Author: Victoria Sadler
Publisher: No Plain Jane
RRP: £TBC
ISBN: 978 0 9926321 3 7
Publication Date: 11 November 2016


The world is writhing in the depths of its own death throws. War and inequality have driven a rift between men and women to the point that women have formed an armed insurrection, to take back control, take back power. But with society crumbling around them, control only seems to come when the compromises stop…

Darkness (2016. 326 pages) is a dystopian novel from Victoria Sadler, whose previous book Banking on Burlesque detailed a time when she worked in the world of financial services during the day and as a Burlesque at night.

The book follows Laura, the sole survivor of a protected enclave. When the west fell and society split, what remained of the government confined everyone to small areas which could be protected. Age, illness and madness made for slow, but inevitable, attrition and when her father died Laura no longer had any reason to remain and so set off for the government post in St Pauls. Redirected to a settlement camp her convoy is attacked by RAZR the female only resistance group.

The book posits a world where the divide between men and women has become a solid ravine. Through Laura’s eyes we witness both sides of the argument, from the perspective of the male dominated government RAZR are little more than terrorists led by a mad women, Jane. When Laura joins RAZR she is exposed to the competing narrative that all men are rapists and should pretty much be eradicated.
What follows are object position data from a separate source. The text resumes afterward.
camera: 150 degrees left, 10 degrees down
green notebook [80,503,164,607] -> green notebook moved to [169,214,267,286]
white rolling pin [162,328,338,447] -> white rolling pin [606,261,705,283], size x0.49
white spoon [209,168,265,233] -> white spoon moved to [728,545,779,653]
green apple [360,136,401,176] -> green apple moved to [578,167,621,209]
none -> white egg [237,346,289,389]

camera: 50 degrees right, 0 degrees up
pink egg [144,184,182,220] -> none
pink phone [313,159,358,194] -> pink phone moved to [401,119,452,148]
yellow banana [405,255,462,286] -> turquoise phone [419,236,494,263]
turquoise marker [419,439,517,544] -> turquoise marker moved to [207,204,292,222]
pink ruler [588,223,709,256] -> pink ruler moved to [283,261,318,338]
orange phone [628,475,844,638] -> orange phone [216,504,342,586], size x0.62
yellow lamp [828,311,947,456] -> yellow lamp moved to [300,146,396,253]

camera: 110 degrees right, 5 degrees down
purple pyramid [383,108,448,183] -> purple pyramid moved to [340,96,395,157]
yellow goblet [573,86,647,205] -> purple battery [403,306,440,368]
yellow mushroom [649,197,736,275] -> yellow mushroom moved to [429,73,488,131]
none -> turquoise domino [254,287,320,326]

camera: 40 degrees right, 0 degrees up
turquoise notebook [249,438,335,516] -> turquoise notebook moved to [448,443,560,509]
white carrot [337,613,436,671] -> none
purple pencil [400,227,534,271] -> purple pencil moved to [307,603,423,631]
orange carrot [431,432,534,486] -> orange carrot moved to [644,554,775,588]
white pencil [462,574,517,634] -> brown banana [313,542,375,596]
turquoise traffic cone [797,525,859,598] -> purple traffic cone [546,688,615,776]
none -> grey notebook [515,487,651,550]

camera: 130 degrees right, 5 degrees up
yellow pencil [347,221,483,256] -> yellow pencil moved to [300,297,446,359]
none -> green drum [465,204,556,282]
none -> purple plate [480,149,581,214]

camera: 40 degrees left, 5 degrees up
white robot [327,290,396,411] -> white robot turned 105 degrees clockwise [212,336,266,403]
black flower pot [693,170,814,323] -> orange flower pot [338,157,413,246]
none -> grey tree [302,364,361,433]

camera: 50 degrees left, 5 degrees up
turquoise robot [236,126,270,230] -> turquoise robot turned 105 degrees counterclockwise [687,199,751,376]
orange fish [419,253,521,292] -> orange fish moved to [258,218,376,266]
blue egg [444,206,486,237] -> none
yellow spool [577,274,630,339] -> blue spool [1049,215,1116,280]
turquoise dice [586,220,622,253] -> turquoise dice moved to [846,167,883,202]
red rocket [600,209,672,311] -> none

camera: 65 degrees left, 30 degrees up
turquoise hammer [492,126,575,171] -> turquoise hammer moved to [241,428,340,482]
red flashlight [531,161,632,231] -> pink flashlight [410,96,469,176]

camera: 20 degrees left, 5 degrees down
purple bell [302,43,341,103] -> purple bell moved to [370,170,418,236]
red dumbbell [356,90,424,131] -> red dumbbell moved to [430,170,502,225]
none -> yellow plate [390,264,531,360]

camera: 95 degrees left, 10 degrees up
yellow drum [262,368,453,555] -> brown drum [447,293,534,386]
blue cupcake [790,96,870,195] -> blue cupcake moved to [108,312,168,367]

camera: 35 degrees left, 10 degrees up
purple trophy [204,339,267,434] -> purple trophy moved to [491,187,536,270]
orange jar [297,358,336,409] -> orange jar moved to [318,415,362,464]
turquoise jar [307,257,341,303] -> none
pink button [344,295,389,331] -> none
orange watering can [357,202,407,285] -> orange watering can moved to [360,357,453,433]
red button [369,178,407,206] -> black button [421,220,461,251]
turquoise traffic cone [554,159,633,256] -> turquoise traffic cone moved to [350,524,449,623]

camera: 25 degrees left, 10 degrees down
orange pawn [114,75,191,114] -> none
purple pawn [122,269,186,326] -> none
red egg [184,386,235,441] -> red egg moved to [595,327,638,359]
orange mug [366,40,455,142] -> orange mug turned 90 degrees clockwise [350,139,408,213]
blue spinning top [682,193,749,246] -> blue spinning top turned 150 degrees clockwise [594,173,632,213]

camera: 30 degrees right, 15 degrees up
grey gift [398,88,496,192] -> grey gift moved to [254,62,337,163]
This narrative is further enhanced by not having a single sympathetic or empathetic male character; they indeed do turn out to be a bunch of vicious rapists who would think nothing of taking over woman’s fertility, a working womb being a precious commodity in this brave new world which has a distinct lack of beauteous mankind.

This unfortunately means that the book feels like it has used an overlarge sledgehammer to crack this particular nut, leaving no room for subtleties or shades of grey. Only Laura’s father is mentioned with anything of a passing affection, and he dies at the beginning of the book reinforcing the idea that the only good man is a dead man.

The character of Laura is sufficiently well drawn and it’s not before long that, by asides and thoughts, we get the feeling that she is more than she appears to be with a skill set of combat and espionage not found in your average mid-thirties female. Her past continues to be alluded to as she spends time with RAZR and its leader, Jane. All is finally revealed and then the book promptly ends. The end felt like it just happened or that the author ran out of steam.

The book contains a lack of world building and it never really answers the problem of how do they avoid mutually assured destruction if the women hate men and want to kill them and the men just want to rape the women.

In the end the narrative was ok, if flawed and the premise lacked subtlety.